The best my family did for “country living” on the south side of Des Moines was have a septic tank, hang clothes on the line, plant a backyard garden and live on a gravel road for much of my childhood before the city got it paved.
So, Carol Bodensteiner’s “Growing Up Country” was an enjoyable read for me.
The author grew up outside of Maquoketa in eastern Iowa, and her story is filled with typical farmyard antics, livestock, 4-H and farmer lore. All of it good, of course. And that is also a fault of the book – it’s all warm and fuzzy, if you don’t count the daily dramas of having livestock and the yearly struggles with 4-H projects.
Eventually warm and fuzzy, nice and sweet, can put a reader to sleep. I found that happening a few times in “Growing Up Country” – and yet I’m glad I read it.
In all honesty, Bodensteiner, grew up a lot like me. Even the photo on the inside dedication page could be a photo of my family in the same time period. I swear I had the same dress she is wearing. So did our mothers, I think. That photo could have been me and my sisters with my parents on the south side of Des Moines – even the car looked familiar.
But I was always puzzled with the time frame of Bodensteiner’s life. The only date I recall being mentioned in the book was the year her parents got married, 1942. But that wasn’t enough for me. I need more dates in a memoir, more ways to make connections.
Since I received “Growing Up Country” with an accompanying page of biography on Bodensteiner, I did know she was born in 1948, in Maquoketa. But she should have let her readers know that, too.

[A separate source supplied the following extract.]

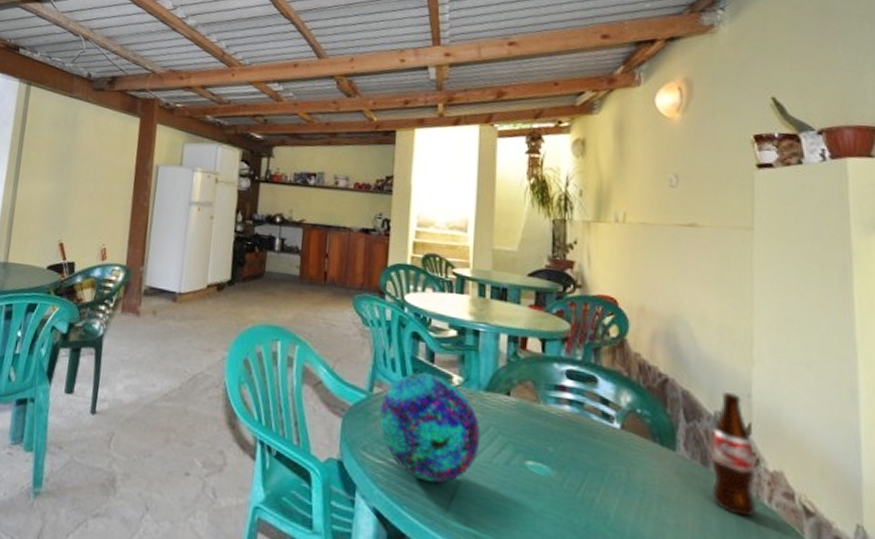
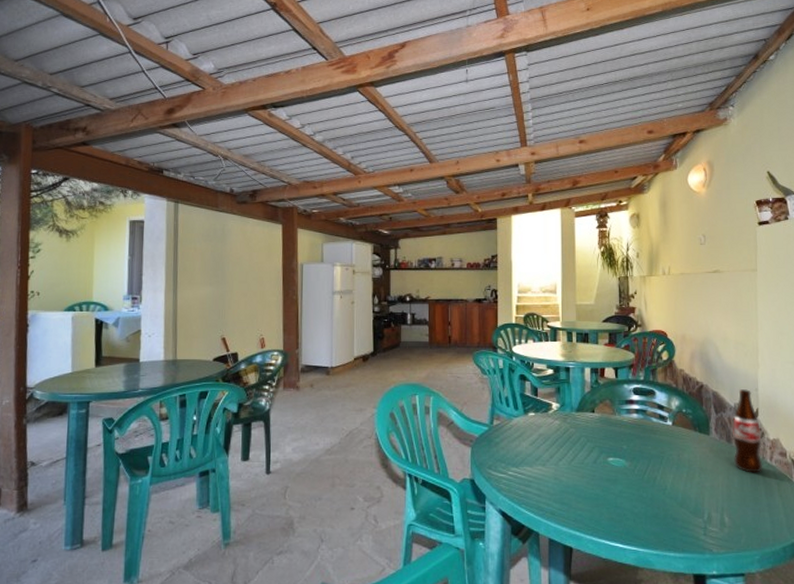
decorative ball: present [379,372,481,484] -> none [500,404,575,485]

Overall, Bodensteiner’s idyllic childhood of chores, school, 4-H, church and family seems to have been charming for all those living it. I mean really, Bodensteiner even made the chores sound fun and family friendly. The book was easy to enjoy, too.
- Carla Offenburger
Now reading
“Making a Difference: 182 ½ Ways to Change the World,” by Deborah Naybor (2003).
Most recently reviewed
“Boomsday,” by Christopher Buckley (2007). It’s indeed a crooked political world that Buckley creates – and one that would be even funnier, if occasionally, I didn’t find myself saying, “Wait a minute, this sounds a bit too close to reality, or at least plausible.”
“The Firm,” by John Grisham (1991). “The Firm” did all it needed to do that I will most likely pick up Grisham again, when I need a quick thriller in which I can easily forget my real life and get lost in the fast pace of any Grisham novel.
“Animal, Vegetable, Miracle: A Year of Food Life,” by Barbara Kingsolver, Camille Kingsolver, and Steven L. Hopp (2007). I savored it. Every paragraph, every page.
“Whose Names are Unknown,” by Sanora Babb (2004) This is a similar story to John Steinbeck’s classic “The Grapes of Wrath,” both of them novels about a family in the years of the Oklahoma Dust Bowl and Great Depression – and written at about the same time. Alas, Steinbeck’s hit the presses first, and Babb’s didn’t get to the presses until 2004. But Babb’s story may well be the better, and more powerful, of the two.
“Dreams from My Father,” by Barack Obama (1995). I found myself favorably comparing Obama’s writing – and his story – to the works of W.E. DuBois, Booker T. Washington, Langston Hughes, Zora Neale Hurston, Richard Wright, Alice Walker and Maya Angelou. All of these authors have written and shared their experiences in words that angered, aggravated, motivated, inspired, moved and changed their people, and their time. Their work has, decades later, served to educate their readers’ views of our shared history. Obama does this very same thing in “Dreams from My Father.”
Comments from you readers
Beth Ginger, Omaha, Nebraska: “I have just finished a book that has evoked some strange feelings – one that makes me think about the characters and wonder what might have happened to them, more so than any other book I have read. The title is ‘Suite Francaise’ by Irene Nemirovsky.”